水稻MID1和赤霉素互作调控缺水条件下花粉发育的机制研究

Reproductive development determines production in crops. Frequent occurrences of drought during the reproductive stage results in low seed setting ratio and reduces yield in rice, seriously threating the safety of crop production. However, the study of how reproductive development is regulated in crops under water deficit is still lacking. We found that the genes involved in the biosynthesis of gibberellin(GA) and GA-related tapetum development were downregulated, while genes responsible for GA degradation were elevated in rice under water deficit, along with enlarged tapetum cells and abnormal microspores. MID1 (MYB Important for Drought Response1), encoding RR type MYB-like transcription factor and mainly expressed in tapetum cells and microspores, plays a role in buffering the expression of genes in GA-related tapetum development and improving tapetum development under water deficit.
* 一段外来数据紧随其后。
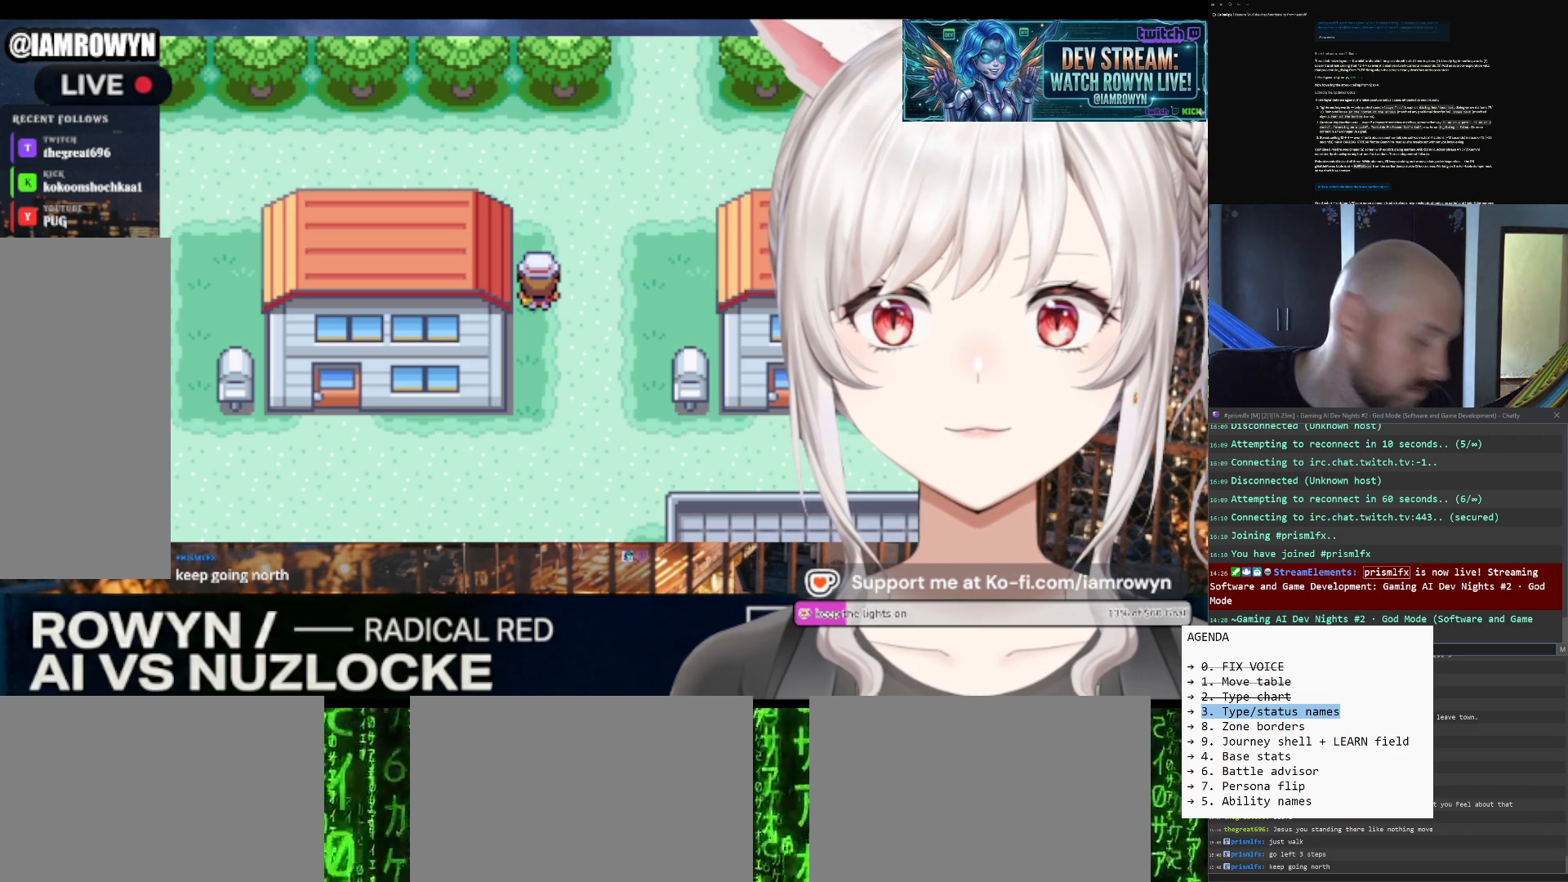
{"buttons": ["DPAD_UP"], "events": []}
Therefore, we hypothesize that MID1 may interact with the GA pathway to regulate rice anther development under water deficit. To confirm our hypothesis, we will analyze the relationship between the expression pattern of MID1, the level of bioactive GA and the developmental stage of the anther, and we will explore the function of GA in regulating anther development under water deficit by exogenous application of GA3. In addition, we will analyze the co-regulated genes by MID1 and GA using RNA-seq and the genetic interaction between MID1 and the GA pathway to elucidate the molecular mechanism underlying the regulation of pollen development in rice by the interaction between MID1 and GA. Our study will provide some theoretical support to maintain high and stable yield, and to save water in crop production under water deficit.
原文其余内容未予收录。